WHAT TO WORK ON »
Repeat the full listing below verbatim and keep the images out.

ITEMS »
....................

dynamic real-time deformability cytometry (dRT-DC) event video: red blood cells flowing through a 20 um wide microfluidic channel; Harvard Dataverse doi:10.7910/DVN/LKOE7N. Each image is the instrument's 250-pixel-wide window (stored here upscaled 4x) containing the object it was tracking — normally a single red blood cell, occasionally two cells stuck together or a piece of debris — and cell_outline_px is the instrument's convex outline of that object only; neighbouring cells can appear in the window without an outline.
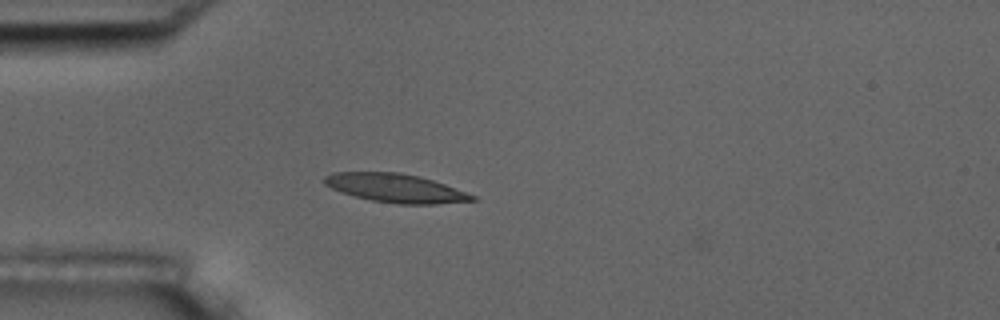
{"species": "common noctule bat (a hibernating species)", "species_latin": "Nyctalus noctula", "temperature_condition": "room temperature", "stored_images_in_passage": 4, "camera_frame_rate_fps": 3000, "um_per_image_px": 0.085, "animal": {"sex": "male", "body_mass_g": 17.5, "forearm_length_mm": 52.3}, "frame": {"image": 1, "passage_image": 4, "time_ms": 3.333, "image_size_px": [1000, 320], "cell_outline_px": [[476, 200], [436, 204], [400, 204], [372, 200], [340, 192], [324, 184], [320, 180], [324, 176], [332, 172], [400, 172], [420, 176], [444, 184], [476, 196]], "centroid_in_image_um": [33.57, 15.97], "position_along_channel_um": 51.4, "area_um2": 24.62}}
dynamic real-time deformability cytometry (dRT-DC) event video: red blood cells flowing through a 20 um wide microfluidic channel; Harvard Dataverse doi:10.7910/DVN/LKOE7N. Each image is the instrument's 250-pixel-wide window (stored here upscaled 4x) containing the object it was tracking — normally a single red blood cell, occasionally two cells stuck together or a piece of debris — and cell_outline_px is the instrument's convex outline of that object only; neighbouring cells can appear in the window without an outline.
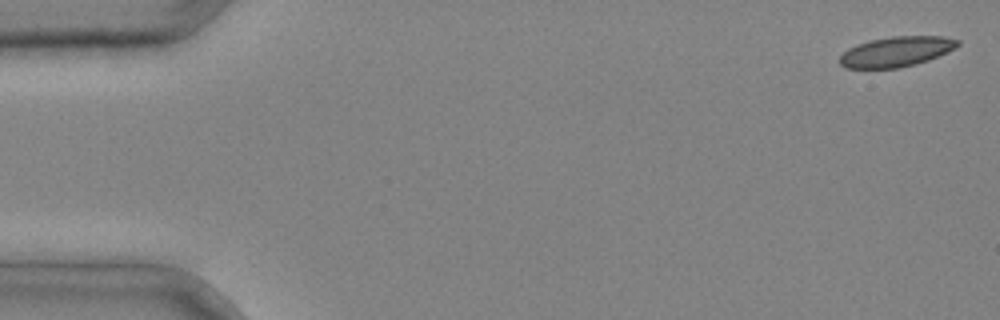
{"species": "common noctule bat (a hibernating species)", "species_latin": "Nyctalus noctula", "temperature_condition": "cold", "stored_images_in_passage": 4, "camera_frame_rate_fps": 3000, "um_per_image_px": 0.085, "animal": {"sex": "male", "body_mass_g": 20.4}, "frame": {"image": 1, "passage_image": 1, "time_ms": 0.0, "image_size_px": [1000, 320], "cell_outline_px": [[960, 44], [956, 48], [948, 52], [928, 60], [916, 64], [896, 68], [844, 68], [840, 64], [840, 56], [848, 48], [856, 44], [868, 40], [892, 36], [944, 36], [960, 40]], "centroid_in_image_um": [76.2, 4.38], "position_along_channel_um": 8.8, "area_um2": 20.87}}
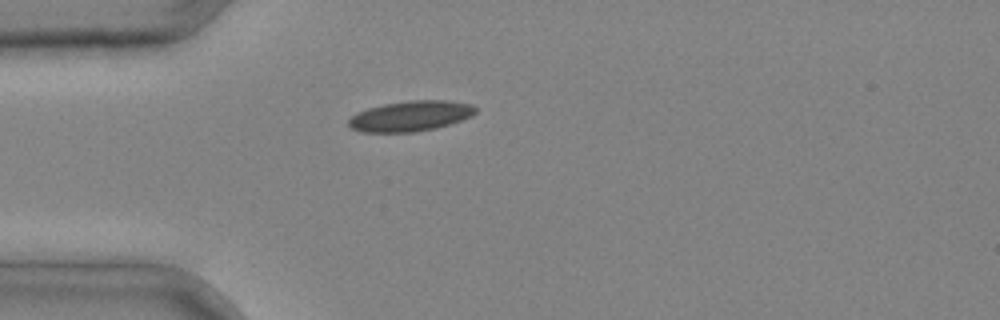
{"frame": {"image": 2, "passage_image": 4, "time_ms": 1.0, "image_size_px": [1000, 320], "cell_outline_px": [[476, 112], [472, 116], [436, 128], [416, 132], [360, 132], [352, 128], [348, 124], [348, 120], [356, 112], [368, 108], [384, 104], [412, 100], [444, 100], [472, 104], [476, 108]], "centroid_in_image_um": [34.88, 9.86], "position_along_channel_um": 50.1, "area_um2": 22.43}}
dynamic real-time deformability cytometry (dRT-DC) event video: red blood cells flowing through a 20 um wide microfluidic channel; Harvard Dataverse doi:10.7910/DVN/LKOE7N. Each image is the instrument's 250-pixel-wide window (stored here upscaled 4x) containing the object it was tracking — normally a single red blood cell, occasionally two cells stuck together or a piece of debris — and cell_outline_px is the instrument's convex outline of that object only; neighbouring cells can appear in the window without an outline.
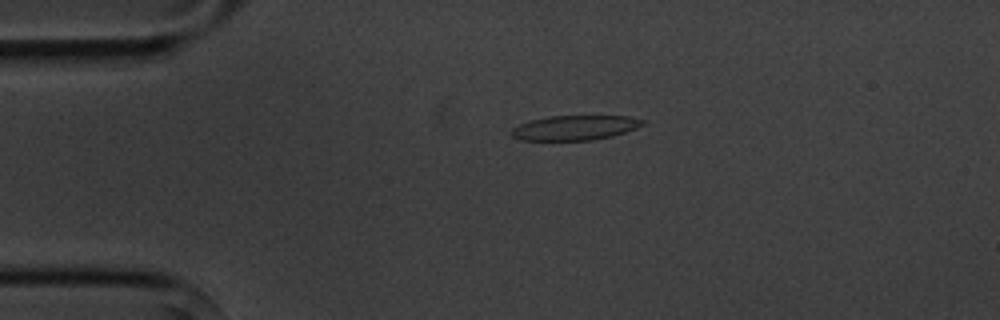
{"species": "common noctule bat (a hibernating species)", "species_latin": "Nyctalus noctula", "temperature_condition": "cold", "stored_images_in_passage": 4, "camera_frame_rate_fps": 3000, "um_per_image_px": 0.085, "animal": {"sex": "male", "body_mass_g": 20.1, "forearm_length_mm": 53.5}, "frame": {"image": 1, "passage_image": 3, "time_ms": 2.333, "image_size_px": [1000, 320], "cell_outline_px": [[648, 120], [644, 124], [636, 128], [612, 136], [592, 140], [520, 140], [512, 136], [508, 132], [512, 128], [520, 124], [532, 120], [548, 116], [628, 116]], "centroid_in_image_um": [48.87, 10.85], "position_along_channel_um": 36.1, "area_um2": 18.96}}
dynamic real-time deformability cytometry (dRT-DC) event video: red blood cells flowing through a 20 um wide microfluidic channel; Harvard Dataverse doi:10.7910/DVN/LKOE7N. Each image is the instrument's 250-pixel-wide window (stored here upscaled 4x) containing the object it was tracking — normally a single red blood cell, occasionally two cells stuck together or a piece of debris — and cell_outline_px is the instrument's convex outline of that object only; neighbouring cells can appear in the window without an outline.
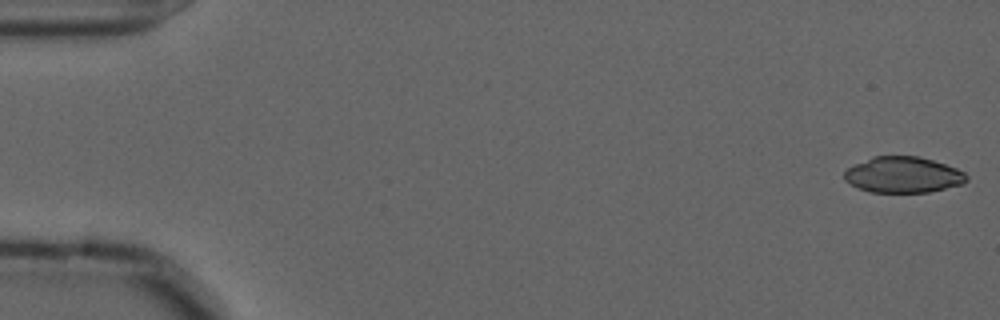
{"species": "common noctule bat (a hibernating species)", "species_latin": "Nyctalus noctula", "temperature_condition": "cold", "stored_images_in_passage": 56, "camera_frame_rate_fps": 3000, "um_per_image_px": 0.085, "animal": {"sex": "male", "forearm_length_mm": 52.5}, "frame": {"image": 1, "passage_image": 1, "time_ms": 0.0, "image_size_px": [1000, 320], "cell_outline_px": [[968, 180], [964, 184], [928, 192], [868, 192], [844, 180], [844, 172], [848, 168], [872, 156], [920, 156], [956, 168], [964, 172], [968, 176]], "centroid_in_image_um": [76.79, 14.86], "position_along_channel_um": 8.2, "area_um2": 25.55}}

....................

ANSWER TO THIS PROBLEM »
dynamic real-time deformability cytometry (dRT-DC) event video: red blood cells flowing through a 20 um wide microfluidic channel; Harvard Dataverse doi:10.7910/DVN/LKOE7N. Each image is the instrument's 250-pixel-wide window (stored here upscaled 4x) containing the object it was tracking — normally a single red blood cell, occasionally two cells stuck together or a piece of debris — and cell_outline_px is the instrument's convex outline of that object only; neighbouring cells can appear in the window without an outline.
{"species": "common noctule bat (a hibernating species)", "species_latin": "Nyctalus noctula", "temperature_condition": "room temperature", "stored_images_in_passage": 4, "camera_frame_rate_fps": 3000, "um_per_image_px": 0.085, "animal": {"sex": "male", "body_mass_g": 17.5, "forearm_length_mm": 52.3}, "frame": {"image": 1, "passage_image": 4, "time_ms": 3.333, "image_size_px": [1000, 320], "cell_outline_px": [[476, 200], [436, 204], [400, 204], [372, 200], [340, 192], [324, 184], [320, 180], [324, 176], [332, 172], [400, 172], [420, 176], [444, 184], [476, 196]], "centroid_in_image_um": [33.57, 15.97], "position_along_channel_um": 51.4, "area_um2": 24.62}}
dynamic real-time deformability cytometry (dRT-DC) event video: red blood cells flowing through a 20 um wide microfluidic channel; Harvard Dataverse doi:10.7910/DVN/LKOE7N. Each image is the instrument's 250-pixel-wide window (stored here upscaled 4x) containing the object it was tracking — normally a single red blood cell, occasionally two cells stuck together or a piece of debris — and cell_outline_px is the instrument's convex outline of that object only; neighbouring cells can appear in the window without an outline.
{"species": "common noctule bat (a hibernating species)", "species_latin": "Nyctalus noctula", "temperature_condition": "cold", "stored_images_in_passage": 4, "camera_frame_rate_fps": 3000, "um_per_image_px": 0.085, "animal": {"sex": "male", "body_mass_g": 20.4}, "frame": {"image": 1, "passage_image": 1, "time_ms": 0.0, "image_size_px": [1000, 320], "cell_outline_px": [[960, 44], [956, 48], [948, 52], [928, 60], [916, 64], [896, 68], [844, 68], [840, 64], [840, 56], [848, 48], [856, 44], [868, 40], [892, 36], [944, 36], [960, 40]], "centroid_in_image_um": [76.2, 4.38], "position_along_channel_um": 8.8, "area_um2": 20.87}}
{"frame": {"image": 2, "passage_image": 4, "time_ms": 1.0, "image_size_px": [1000, 320], "cell_outline_px": [[476, 112], [472, 116], [436, 128], [416, 132], [360, 132], [352, 128], [348, 124], [348, 120], [356, 112], [368, 108], [384, 104], [412, 100], [444, 100], [472, 104], [476, 108]], "centroid_in_image_um": [34.88, 9.86], "position_along_channel_um": 50.1, "area_um2": 22.43}}
dynamic real-time deformability cytometry (dRT-DC) event video: red blood cells flowing through a 20 um wide microfluidic channel; Harvard Dataverse doi:10.7910/DVN/LKOE7N. Each image is the instrument's 250-pixel-wide window (stored here upscaled 4x) containing the object it was tracking — normally a single red blood cell, occasionally two cells stuck together or a piece of debris — and cell_outline_px is the instrument's convex outline of that object only; neighbouring cells can appear in the window without an outline.
{"species": "common noctule bat (a hibernating species)", "species_latin": "Nyctalus noctula", "temperature_condition": "cold", "stored_images_in_passage": 4, "camera_frame_rate_fps": 3000, "um_per_image_px": 0.085, "animal": {"sex": "male", "body_mass_g": 20.1, "forearm_length_mm": 53.5}, "frame": {"image": 1, "passage_image": 3, "time_ms": 2.333, "image_size_px": [1000, 320], "cell_outline_px": [[648, 120], [644, 124], [636, 128], [612, 136], [592, 140], [520, 140], [512, 136], [508, 132], [512, 128], [520, 124], [532, 120], [548, 116], [628, 116]], "centroid_in_image_um": [48.87, 10.85], "position_along_channel_um": 36.1, "area_um2": 18.96}}
dynamic real-time deformability cytometry (dRT-DC) event video: red blood cells flowing through a 20 um wide microfluidic channel; Harvard Dataverse doi:10.7910/DVN/LKOE7N. Each image is the instrument's 250-pixel-wide window (stored here upscaled 4x) containing the object it was tracking — normally a single red blood cell, occasionally two cells stuck together or a piece of debris — and cell_outline_px is the instrument's convex outline of that object only; neighbouring cells can appear in the window without an outline.
{"species": "common noctule bat (a hibernating species)", "species_latin": "Nyctalus noctula", "temperature_condition": "cold", "stored_images_in_passage": 56, "camera_frame_rate_fps": 3000, "um_per_image_px": 0.085, "animal": {"sex": "male", "forearm_length_mm": 52.5}, "frame": {"image": 1, "passage_image": 1, "time_ms": 0.0, "image_size_px": [1000, 320], "cell_outline_px": [[968, 180], [964, 184], [928, 192], [868, 192], [844, 180], [844, 172], [848, 168], [872, 156], [920, 156], [956, 168], [964, 172], [968, 176]], "centroid_in_image_um": [76.79, 14.86], "position_along_channel_um": 8.2, "area_um2": 25.55}}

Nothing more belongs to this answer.